I have been provided a data file in a format I have never seen. The data do not appear to be in columns, but rather in one long row. I can open the file in Notepad
and see the data. So, the data do not appear to be encrypted.
When I open the data file in Notepad
the row of data wraps back to the to left side of the Notepad
window when I guess the data reach the maximum number of characters that Notepad
allowed in a single row, and then the data continue in a new row.
There might be 10,000 rows of data when I open the file in Notepad
. The data in one of these rows are not aligned with the data in the row above it or below it.
Here are some example data:
40001 1 5 GGGG 2998 HHHH SU111111 95 1.0 F1 4 1304 3 0 0
40001 1 5 GGGG 2998 HHHH SU111111 95 1.0 F1 4 0205 0 3 0
40001 1 5 GGGG 2998 HURG SU111111 95 1.0 F1 4 0805 0 2 0
40001 1 5 GGGG 2998 HHHH SU111111 95 1.0 F1 4 1205 0 2 0
40001 1 5 GGGG 2998 HHHH SU111111 95 1.0 F1 4 1505 0 0
40002 2 8 GGGG 2998 PPPP SK777777 -999 1.0 F3 4 2003 0 0
40002 2 8 GGGG 2998 PPPP SK777777 -999 1.0 F3 4 2303 2 0 0
40002 2 8 GGGG 2998 PPPP SK777777 -999 1.0 F3 4 2703 3 0 0
40002 2 8 GGGG 2998 PPPP SK777777 -999
Notice that when I paste the example data here, representing one row in Notepad
, the columns are 'magically' aligned.
I have found that I can open the data file in Excel
and the data are also aligned.

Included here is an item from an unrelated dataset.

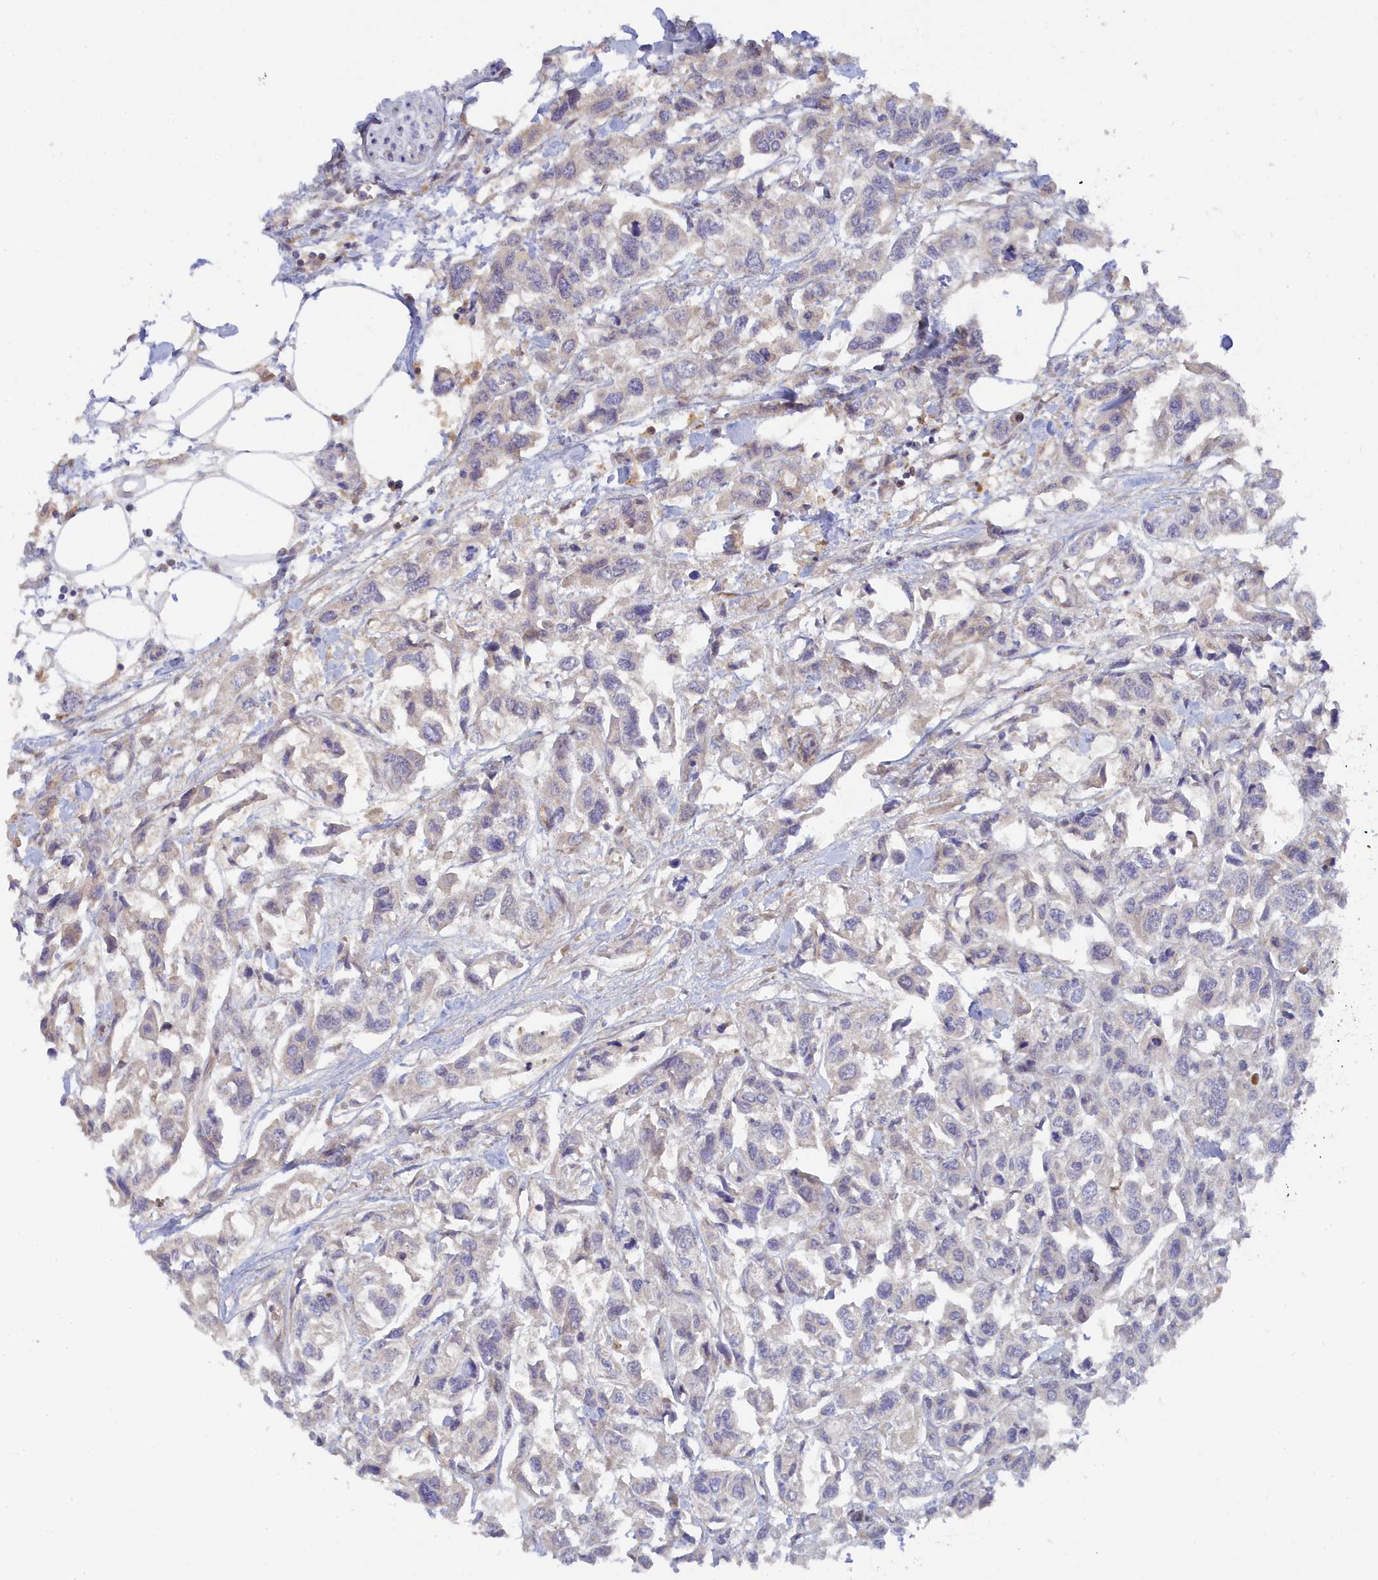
{"staining": {"intensity": "negative", "quantity": "none", "location": "none"}, "tissue": "urothelial cancer", "cell_type": "Tumor cells", "image_type": "cancer", "snomed": [{"axis": "morphology", "description": "Urothelial carcinoma, High grade"}, {"axis": "topography", "description": "Urinary bladder"}], "caption": "Micrograph shows no protein staining in tumor cells of urothelial cancer tissue.", "gene": "SPATA5L1", "patient": {"sex": "male", "age": 67}}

I do need to manually assign column boundaries in Excel
however. And Excel
does not allow me to assign a column boundary beyond more-or-less Character Space 123.
Below is SAS
code to read the data file, although this SAS
code does not work correctly. Rather I guess this SAS
code skips some of the data rows. Notice that the variable TT
covers character spaces 125-207, but that there are only 120 characters in most rows. There are more than 120 characters in some rows. This difference in the number of characters among rows I suspect is the reason SAS cannot read this data file correctly.
option linesize = 210 ;
option pagesize = 30 ;
FILENAME myinput 'C:/Users/markm/simple SAS programs/mydata.new' ;
DATA mydata ;
INFILE myinput ;
INPUT
AA 2-9
BB 12-17
CC 18-22
DD $ 24-27
EE 30-33
FF $ 35-38
GG $ 40-47
HH 53-56
II 59-64
JJ $ 66-68
KK $ 70-71
LL 72-78
MM 79-85
NN $ 87-90
OO 91-95
PP 97-104
QQ 105-110
RR 112-120
SS $ 122-123
TT $ 125-207 ;
If I move the cursor to the right one character at a time over the first row of data using the right-arrow key I have to press the right-arrow key twice to move beyond character space 120 in Notepad
.
All of this is telling me there are hidden characters in the data file used to identify the end of a line of data.
I opened the data file in Vim
hoping to see these hidden characters, but did not see anything. Vim
did align the columns correctly when I opened the file. So, Vim
must be seeing these hidden end-of-line characters.
How can I see these end-of-line characters myself? I suspect there is an option in Vim
to reveal the hidden characters.
How can I determine the application that created this data file?
How can I modify the above SAS
code to read this data file correctly?